Facts And Myths About Penny Stock Brokers

Posted on 19. May, 2011 by in Stocks

Fact or myth:  In order to trade penny stocks, I need to find a special stock broker who only works with penny stocks.

This is a myth.  Your normal broker is the same one to assist you in trading penny stocks.   Online penny stock brokers are the same as normal stock brokers.  E*trade, Ameritrade, Zecco, Tradeking, Trademonster, etc., are all penny stock brokers.  The difference between penny stocks and other stocks is related the regulating body that they report to and the exchange that they are traded on.  Penny stocks are called Over-The-Counter (OTC) securities or pink sheets because they are not listed on a large exchange like the New York Stock Exchange or the NASDAQ.  There is less regulation for OTCs and therefore a higher amount of risk.  They are high return investments because there is less transparency and less regulation.  Securities are inherently risky investments and penny stocks are especially risky.

Fact or myth:  Penny stock brokers charge more for trading penny stocks.

It really depends on the broker.  E*Trade’s standard fees apply, however, many penny stock trades end up as broker assisted trades and when you call in, they charge more.  Scottrade charges a small fee for securities trading at less than a dollar.  The fee is 0.5% of the principal value.  Other online penny stock brokers will find ways to charge additional fees.

Fact or myth:  It is easy to make money trading penny stocks.

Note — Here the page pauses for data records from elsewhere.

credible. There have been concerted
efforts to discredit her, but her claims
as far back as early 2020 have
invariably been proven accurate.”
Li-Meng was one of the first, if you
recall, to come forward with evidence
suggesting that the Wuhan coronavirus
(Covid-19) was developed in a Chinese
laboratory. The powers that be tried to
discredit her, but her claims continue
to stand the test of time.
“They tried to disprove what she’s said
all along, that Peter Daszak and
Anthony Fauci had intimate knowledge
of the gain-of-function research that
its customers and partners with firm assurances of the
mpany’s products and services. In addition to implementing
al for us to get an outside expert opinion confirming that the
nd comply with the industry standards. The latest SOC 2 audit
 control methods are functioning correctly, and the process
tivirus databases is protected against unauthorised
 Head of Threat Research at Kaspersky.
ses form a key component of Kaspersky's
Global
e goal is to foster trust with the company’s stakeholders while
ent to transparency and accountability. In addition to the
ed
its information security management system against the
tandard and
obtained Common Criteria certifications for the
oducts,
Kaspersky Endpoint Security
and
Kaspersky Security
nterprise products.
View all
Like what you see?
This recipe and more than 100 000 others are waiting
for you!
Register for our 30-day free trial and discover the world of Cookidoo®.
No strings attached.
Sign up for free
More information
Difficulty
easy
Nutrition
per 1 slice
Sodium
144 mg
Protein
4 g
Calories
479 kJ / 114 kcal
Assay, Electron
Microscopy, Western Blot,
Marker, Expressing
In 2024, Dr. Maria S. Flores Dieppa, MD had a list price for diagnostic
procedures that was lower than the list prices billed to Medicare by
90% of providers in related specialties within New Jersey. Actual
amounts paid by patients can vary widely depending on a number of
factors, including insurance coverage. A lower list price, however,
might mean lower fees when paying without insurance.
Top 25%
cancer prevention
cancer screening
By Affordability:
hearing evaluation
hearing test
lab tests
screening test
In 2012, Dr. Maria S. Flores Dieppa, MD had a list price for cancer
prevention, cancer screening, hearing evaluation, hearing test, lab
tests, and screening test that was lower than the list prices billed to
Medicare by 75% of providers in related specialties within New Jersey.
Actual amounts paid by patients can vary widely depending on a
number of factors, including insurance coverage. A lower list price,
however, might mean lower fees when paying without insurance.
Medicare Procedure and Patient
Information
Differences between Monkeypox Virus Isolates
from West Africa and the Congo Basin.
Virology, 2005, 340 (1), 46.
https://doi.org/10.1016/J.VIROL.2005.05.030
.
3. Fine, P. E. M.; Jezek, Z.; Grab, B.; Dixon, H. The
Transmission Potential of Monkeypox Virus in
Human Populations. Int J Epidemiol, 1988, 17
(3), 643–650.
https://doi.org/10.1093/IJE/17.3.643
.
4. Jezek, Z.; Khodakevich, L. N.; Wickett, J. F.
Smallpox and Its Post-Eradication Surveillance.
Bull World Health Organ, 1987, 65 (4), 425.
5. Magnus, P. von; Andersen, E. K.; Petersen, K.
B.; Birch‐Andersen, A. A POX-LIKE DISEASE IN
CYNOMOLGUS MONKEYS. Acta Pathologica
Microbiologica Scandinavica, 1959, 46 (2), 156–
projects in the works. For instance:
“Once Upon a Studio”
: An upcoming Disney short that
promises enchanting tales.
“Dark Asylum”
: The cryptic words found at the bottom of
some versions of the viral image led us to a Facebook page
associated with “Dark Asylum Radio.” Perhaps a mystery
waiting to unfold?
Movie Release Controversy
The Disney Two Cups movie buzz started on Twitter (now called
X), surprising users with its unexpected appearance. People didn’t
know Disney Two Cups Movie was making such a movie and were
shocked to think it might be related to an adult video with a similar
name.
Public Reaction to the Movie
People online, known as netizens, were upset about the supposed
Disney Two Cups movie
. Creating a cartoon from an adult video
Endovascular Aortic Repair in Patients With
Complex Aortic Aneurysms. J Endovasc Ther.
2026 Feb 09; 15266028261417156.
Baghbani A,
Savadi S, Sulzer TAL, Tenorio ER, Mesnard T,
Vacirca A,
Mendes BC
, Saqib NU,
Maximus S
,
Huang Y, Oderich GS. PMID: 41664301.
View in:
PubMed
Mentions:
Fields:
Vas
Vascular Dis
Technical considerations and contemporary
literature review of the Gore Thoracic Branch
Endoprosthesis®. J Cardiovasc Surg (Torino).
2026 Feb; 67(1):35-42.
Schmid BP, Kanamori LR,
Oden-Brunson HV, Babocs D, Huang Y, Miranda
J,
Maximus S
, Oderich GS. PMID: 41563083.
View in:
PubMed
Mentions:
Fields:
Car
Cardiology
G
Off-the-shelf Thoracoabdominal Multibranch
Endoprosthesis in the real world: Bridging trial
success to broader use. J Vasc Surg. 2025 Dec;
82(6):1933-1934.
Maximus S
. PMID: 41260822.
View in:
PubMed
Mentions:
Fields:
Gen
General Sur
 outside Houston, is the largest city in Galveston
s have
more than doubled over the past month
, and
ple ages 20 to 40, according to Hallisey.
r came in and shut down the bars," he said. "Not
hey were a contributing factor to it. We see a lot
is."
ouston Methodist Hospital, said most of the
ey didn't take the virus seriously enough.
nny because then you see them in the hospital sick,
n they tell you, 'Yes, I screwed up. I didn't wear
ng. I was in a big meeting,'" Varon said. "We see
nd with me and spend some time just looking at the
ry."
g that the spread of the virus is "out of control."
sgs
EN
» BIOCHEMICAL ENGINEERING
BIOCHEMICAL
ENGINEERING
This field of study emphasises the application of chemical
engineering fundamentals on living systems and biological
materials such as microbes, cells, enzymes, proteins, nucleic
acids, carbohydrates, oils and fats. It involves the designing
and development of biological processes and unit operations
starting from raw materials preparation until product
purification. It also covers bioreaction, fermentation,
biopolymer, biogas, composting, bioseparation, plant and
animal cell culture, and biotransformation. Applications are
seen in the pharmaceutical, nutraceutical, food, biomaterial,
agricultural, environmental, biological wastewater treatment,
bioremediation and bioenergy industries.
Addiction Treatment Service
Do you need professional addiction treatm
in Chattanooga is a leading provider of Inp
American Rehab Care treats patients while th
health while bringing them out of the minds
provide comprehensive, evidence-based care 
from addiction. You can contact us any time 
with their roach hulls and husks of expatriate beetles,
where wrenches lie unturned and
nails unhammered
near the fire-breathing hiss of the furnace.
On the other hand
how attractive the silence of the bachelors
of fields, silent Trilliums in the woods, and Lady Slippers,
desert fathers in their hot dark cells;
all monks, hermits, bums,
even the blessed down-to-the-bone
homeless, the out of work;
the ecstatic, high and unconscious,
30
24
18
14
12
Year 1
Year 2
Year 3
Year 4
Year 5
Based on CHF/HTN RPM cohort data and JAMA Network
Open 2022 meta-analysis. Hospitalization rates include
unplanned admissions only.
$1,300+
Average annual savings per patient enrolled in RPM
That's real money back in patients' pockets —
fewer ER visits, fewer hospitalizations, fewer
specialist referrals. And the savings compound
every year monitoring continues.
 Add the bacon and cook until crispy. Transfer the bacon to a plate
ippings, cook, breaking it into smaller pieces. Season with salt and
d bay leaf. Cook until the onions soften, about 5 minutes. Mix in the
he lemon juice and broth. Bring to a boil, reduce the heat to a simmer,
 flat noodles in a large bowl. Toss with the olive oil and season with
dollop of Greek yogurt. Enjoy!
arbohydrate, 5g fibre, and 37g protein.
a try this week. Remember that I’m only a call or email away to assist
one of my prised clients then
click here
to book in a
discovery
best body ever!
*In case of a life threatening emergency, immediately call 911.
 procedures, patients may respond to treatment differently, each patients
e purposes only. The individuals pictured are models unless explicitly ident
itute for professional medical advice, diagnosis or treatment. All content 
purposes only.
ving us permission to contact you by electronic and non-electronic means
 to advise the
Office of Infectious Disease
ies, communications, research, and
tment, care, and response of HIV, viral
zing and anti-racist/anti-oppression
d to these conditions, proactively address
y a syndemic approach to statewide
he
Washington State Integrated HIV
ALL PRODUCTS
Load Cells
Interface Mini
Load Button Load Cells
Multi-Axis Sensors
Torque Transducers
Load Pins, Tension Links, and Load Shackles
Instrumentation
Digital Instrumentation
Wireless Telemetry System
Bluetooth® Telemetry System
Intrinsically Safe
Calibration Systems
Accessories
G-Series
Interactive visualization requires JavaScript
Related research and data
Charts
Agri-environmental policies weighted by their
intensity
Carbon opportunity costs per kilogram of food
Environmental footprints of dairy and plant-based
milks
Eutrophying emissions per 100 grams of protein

Myth.  It’s easy to spend money trying to make money trading penny stocks but actually getting to the point where you consistently find winners is a different matter altogether.  It takes a lot of experience and a lot of luck. Even if you spend money to subscribe to a penny stock newsletter, you are still involved in a high risk investment.  Penny stocks are inherently risky and there is no magic formula.  Due diligence takes time and effort.  Many penny stock newsletters will claim that you will see returns of 600% or more, but down in the fine print they’ll remind you that you are just as likely to lose everything that you invest.
If you want to make money trading penny stocks, start by finding an online penny stock broker and then begin researching penny stocks.  Read a few newsletters, taking them with a huge grain of salt, and then start following the stocks online.  There are opportunities out there, but you need to carefully sort out the losers.